What Mr. Black does so well is that he has a very unique style and voice and that is something that I want to talk about because finding your own, individual creative voice will set you apart from thousands of other writers who, though they may be telling an interesting story, are telling it in an unimaginative or paint-by-numbers type of way.

That is not to say don’t follow the screenwriting rules or ignore structure in your script, but as you continue to write, you may find yourself trying new fonts, messing with timelines, reworking your character introductions in a way that you haven’t seen before – all of these are great! You can’t learn if you don’t try new things (and occasionally fail), so I would invite you all to try to make structure, formatting and your writing work for your story!
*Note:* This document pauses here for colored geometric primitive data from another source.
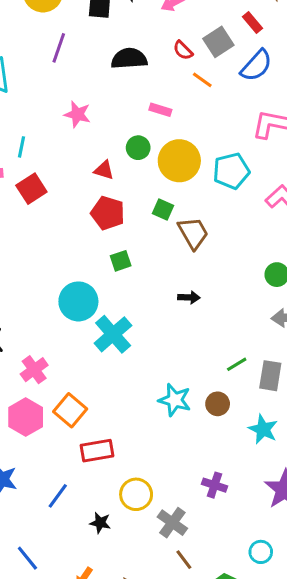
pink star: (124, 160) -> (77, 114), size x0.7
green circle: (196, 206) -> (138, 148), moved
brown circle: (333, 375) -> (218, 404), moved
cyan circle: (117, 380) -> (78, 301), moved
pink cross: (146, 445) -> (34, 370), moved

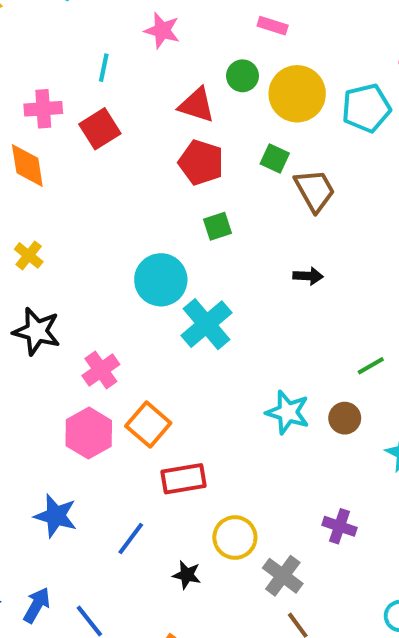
cyan line: (22, 147) -> (104, 68), moved
red triangle: (104, 170) -> (197, 105), size x1.4

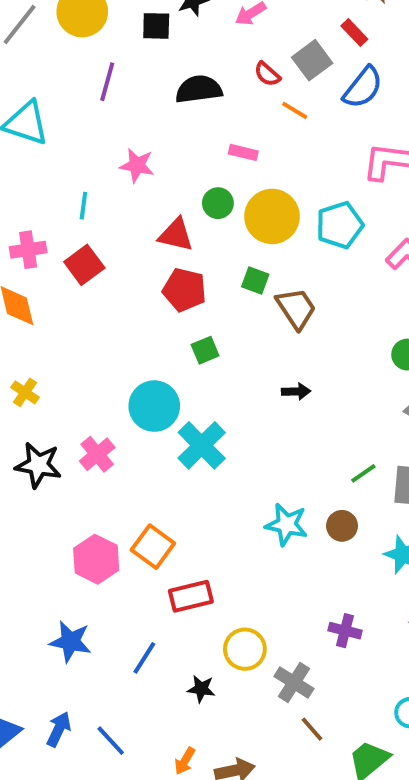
pink cross: (101, 370) -> (97, 454), moved

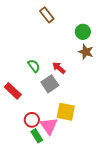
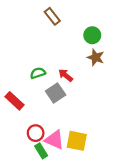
green semicircle: (34, 66) -> (38, 73), turned -72
yellow square: (66, 112) -> (77, 141), moved
pink triangle: (49, 126) -> (54, 140), turned -30

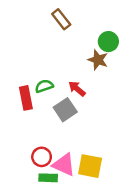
brown star: (96, 57) -> (98, 60), moved
red rectangle: (14, 101) -> (26, 98), moved, turned 36
green rectangle: (41, 151) -> (48, 178), turned -56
Now, on to Shadow Company!

What Worked

I didn’t notice at first, but this is “John Carpenter’s Shadow Company” which is pretty cool – to see a horror-take on an action story.

Pg. 1 – A street choked with smoke, garbage and human souls.

That’s a nice description and, in one sentence, I can picture what the street looks like!

Pg. 3 – Dropping a life-insurance policy onto the poker chips is a cool visual image!

Pg. 4 – Okay, admit it: if this was you or me, we’d hit the road. But not this guy. HE pulls out ANOTHER wad of cash.

I like this line – yes, it breaks the fourth wall; yes, it addresses your reader BUT it sets the tone for how badass Nikko is and it doesn’t slow the read at all.

Pg. 9 – One of the classic Shane Black touches: the story is set at Christmas.

Pg. 11 – The temperature drops twenty degrees.

This is a good description because it tells us (and the actors/director) that the entire place tenses up.

Pg. 35 – I like this exchange between the Sheriff (step-dad) and Heather. It is nice that he is genuinely trying – that is a nice touch and makes us care.

Pg. 42 – This is some gruesome The Thing-like body horror and is effective.

If they wanted to make this today, they could pretty easily: just update the Vietnam War with the War in Afghanistan similar to what The Punisher Netflix series did.

Pg. 69 – 72 – This isn’t the way I would have written this scene, but it is powerful and could be really moving in the film.

Pg.80 –

POLLARD
I don’t know, kid… I’m fresh out of miracles…

He COCKS the Mossberg.

POLLARD
But I got a big fucking gun.

This is probably a cheesy tough-guy line, but I like it.